October 15, 2009: Some
fully nonlinear elliptic boundary value problems with ellipsoidal free
boundaries
Christian Enache, Ovidius University, Constanta, Romania
Abstract: In this talk we will present some overdetermined boundary value problems for three classes of fully nonlinear elliptic
equations. In each case we prove that the solution exists if and only if the underlying domain is the interior of an ellipsoid
(or ellipse in two dimensions). The proofs make use of the uniqueness theorem, maximum principles or some geometric arguments
involving the curvatures of the free boundary.

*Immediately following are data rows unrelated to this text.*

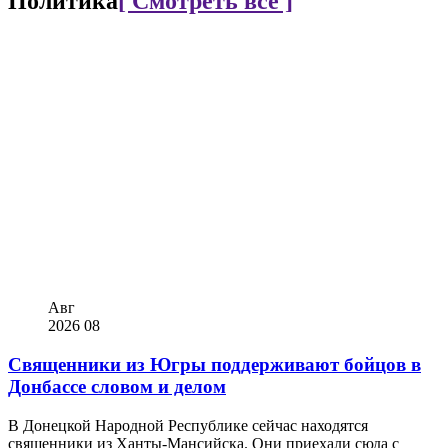
Политика
[ Смотреть все ]
Авг
2026
08
Священники из Югры поддерживают бойцов в
Донбассе словом и делом
В Донецкой Народной Республике сейчас находятся
священники из Ханты-Мансийска. Они приехали сюда с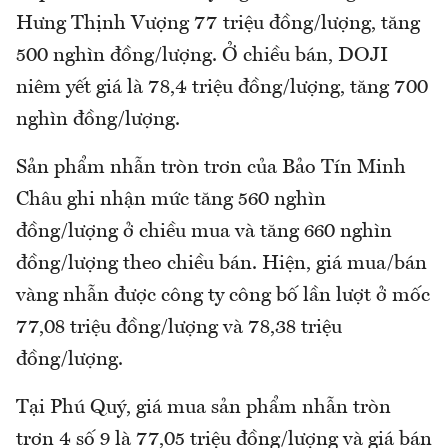
Hưng Thịnh Vượng 77 triệu đồng/lượng, tăng
500 nghìn đồng/lượng. Ở chiều bán, DOJI
niêm yết giá là 78,4 triệu đồng/lượng, tăng 700
nghìn đồng/lượng.
Sản phẩm nhẫn tròn trơn của Bảo Tín Minh
Châu ghi nhận mức tăng 560 nghìn
đồng/lượng ở chiều mua và tăng 660 nghìn
đồng/lượng theo chiều bán. Hiện, giá mua/bán
vàng nhẫn được công ty công bố lần lượt ở mốc
77,08 triệu đồng/lượng và 78,38 triệu
đồng/lượng.
Tại Phú Quý, giá mua sản phẩm nhẫn tròn
trơn 4 số 9 là 77,05 triệu đồng/lượng và giá bán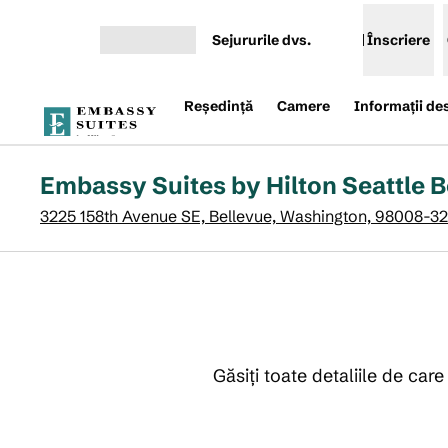
Salt la conținut
Sejururile dvs.
Înscriere
Deschideți meniul
Reşedinţă
Camere
Informații de
Embassy Suites by Hilton Seattle B
3225 158th Avenue SE, Bellevue, Washington, 98008-3
Găsiți toate detaliile de car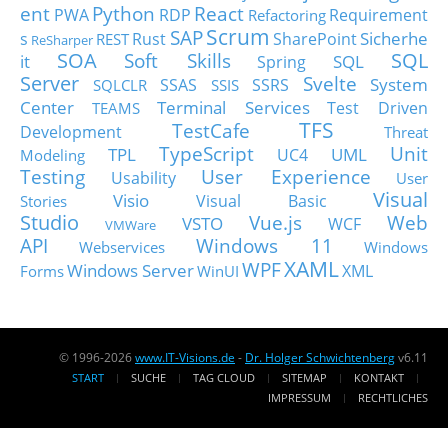
ent
Python
React
PWA
RDP
Requirement
Refactoring
Scrum
SAP
Sicherhe
s
Rust
SharePoint
REST
ReSharper
SOA
SQL
Soft Skills
it
SQL
Spring
Server
Svelte
System
SSAS
SSRS
SQLCLR
SSIS
Center
Terminal Services
Test Driven
TEAMS
TFS
TestCafe
Development
Threat
TypeScript
Unit
TPL
UML
UC4
Modeling
Testing
User Experience
Usability
User
Visual
Visio
Visual Basic
Stories
Studio
Vue.js
Web
VSTO
WCF
VMWare
API
Windows 11
Webservices
Windows
XAML
WPF
Windows Server
XML
Forms
WinUI
© 1996-2026
www.IT-Visions.de
-
Dr. Holger Schwichtenberg
v6.11
START
SUCHE
TAG CLOUD
SITEMAP
KONTAKT
IMPRESSUM
RECHTLICHES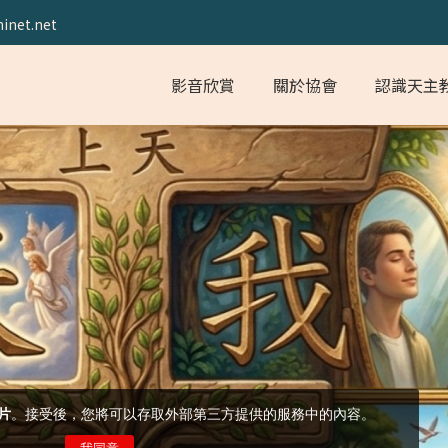
inet.net
影音欣賞
關於協會
認識天主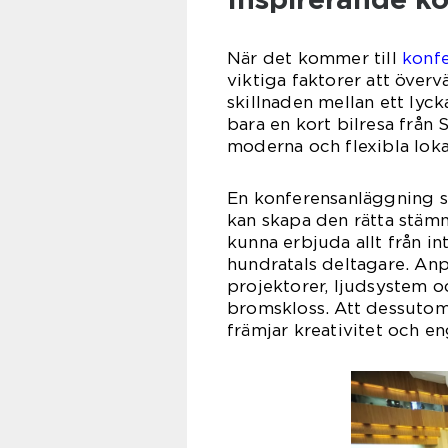
När det kommer till
konf
viktiga faktorer att över
skillnaden mellan ett lyc
bara en kort bilresa från
moderna och flexibla loka
En konferensanläggning s
kan skapa den rätta stämn
kunna erbjuda allt från i
hundratals deltagare. An
projektorer, ljudsystem oc
bromskloss. Att dessutom 
främjar kreativitet och 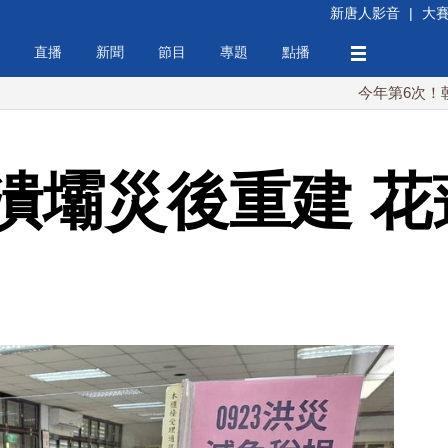
新唐人影音
|
大
直播
新聞
節目
專題
點播
今年第6次！朝鮮發射彈道
潰壩災後重建 花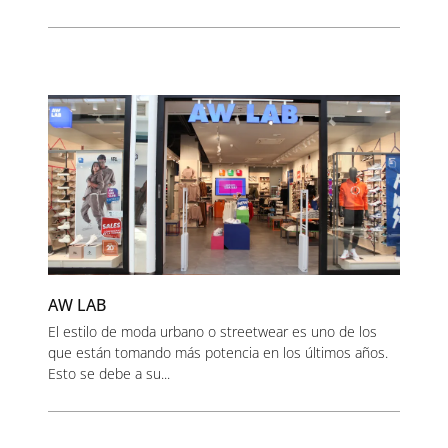
AW LAB
El estilo de moda urbano o streetwear es uno de los
que están tomando más potencia en los últimos años.
Esto se debe a su...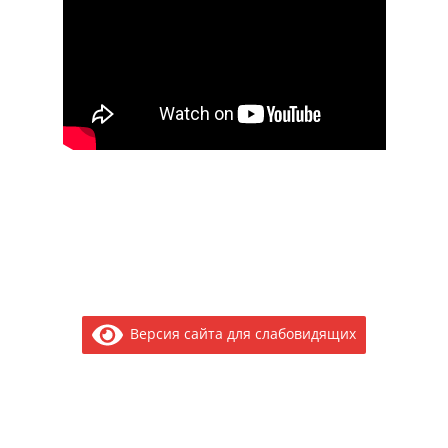
Версия сайта для слабовидящих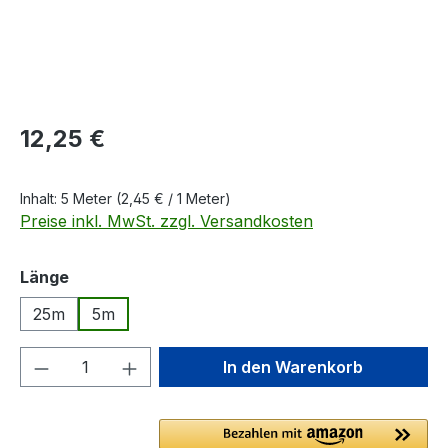
Regulärer Preis:
12,25 €
Inhalt:
5 Meter
(2,45 € / 1 Meter)
Preise inkl. MwSt. zzgl. Versandkosten
auswählen
Länge
25m
5m
Produkt Anzahl: Gib den gewünschten We
In den Warenkorb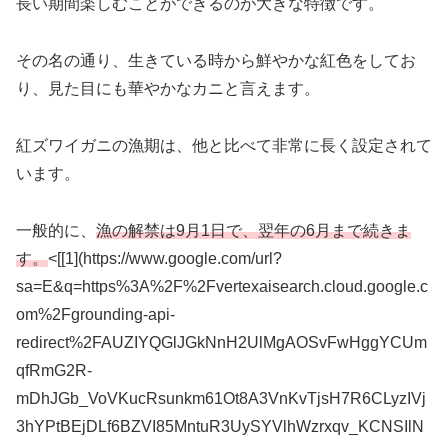
長い期間楽しむことができるのが大きな特徴です。
その名の通り、生きている時から鮮やかな紅色をしてお
り、見た目にも華やかなカニと言えます。
紅ズワイガニの漁期は、他と比べて非常に長く設定されて
います。
一般的に、
漁の解禁は9月1日で、翌年の6月まで続きま
す。
<[[1](https://www.google.com/url?
sa=E&q=https%3A%2F%2Fvertexaisearch.cloud.google.c
om%2Fgrounding-api-
redirect%2FAUZIYQGlJGkNnH2UlMgAOSvFwHggYCUm
qfRmG2R-
mDhJGb_VoVKucRsunkm61Ot8A3VnKvTjsH7R6CLyzIVj
3hYPtBEjDLf6BZVI85MntuR3UySYVlhWzrxqv_KCNSIlN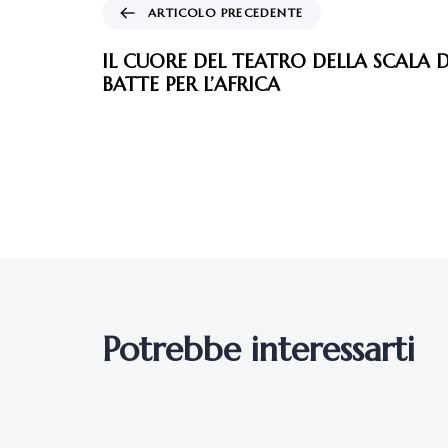
ARTICOLO PRECEDENTE
IL CUORE DEL TEATRO DELLA SCALA 
BATTE PER L’AFRICA
Potrebbe interessarti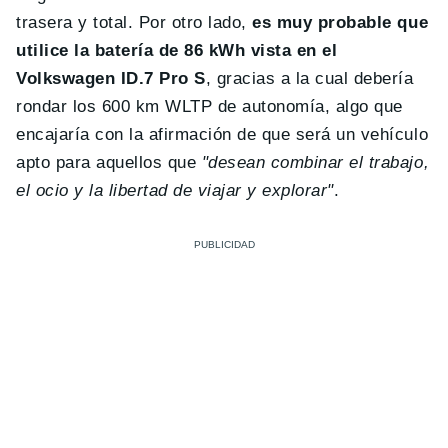
trasera y total. Por otro lado,
es muy probable que
utilice la batería de 86 kWh vista en el
Volkswagen ID.7 Pro S
, gracias a la cual debería
rondar los 600 km WLTP de autonomía, algo que
encajaría con la afirmación de que será un vehículo
apto para aquellos que
"desean combinar el trabajo,
el ocio y la libertad de viajar y explorar"
.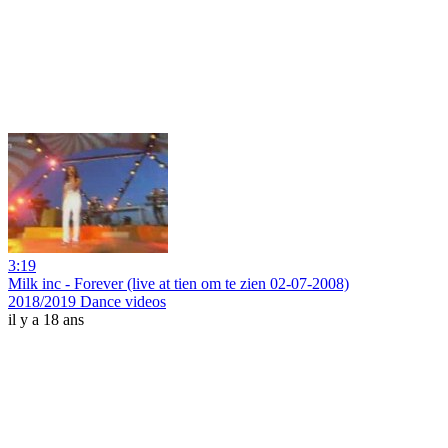
3:19
Milk inc - Forever (live at tien om te zien 02-07-2008)
2018/2019 Dance videos
il y a 18 ans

September 24, 2009: A dynamical approach to the B --> 0 limit for Bloch electrons
Max Lein, Technical
University, Munich, Germany
(joint work
with G. De Nittis)
Abstract: Consider a particle
in a periodic potential subjected to an external electromagnetic field. If some
of the Bloch bands are separated from the others by a gap, transitions are
exponentially suppressed and we can write down effective dynamics for initial
states in this band. This problem naturally has a multiscale
formulation with three scales: microscopic vs. macroscopic spatial scale \varepsilon and ratio between electric and magnetic field
\lambda.
To leading order in
\varepsilon \ll 1, the
dynamics are still generated by the Bloch bands even if a constant magnetic
field is present. The first- order correction is essentially given by B \cdot \mathcal{M} where \mathcal{M} is an effective magnetization of the relevant
Bloch bands (the so called Rammal-Wilkinson term). Hence, in terms of dynamics,
we recover the Bloch band picture even if B = const. In particular, our
results show that the B --> 0 limit is well-behaved in the sense of dynamics. Our results
hold for magnetic fields whose components are bounded with bounded derivatives to any order.
In addition, we are
able to approximate the dynamics semiclassically in a
separate step via an Egorov-type theorem.
May 7, 2009: New
formulae for the wave operators for a rank one interaction
Rafael Tiedra
de Aldecoa, Pontificia Universidad Católica de Chile
Abstract: We prove new
formulae for the wave operators for a Friedrichs
scattering system with a rank one perturbation, and we derive atopological version
of Levinsons theorem for this model.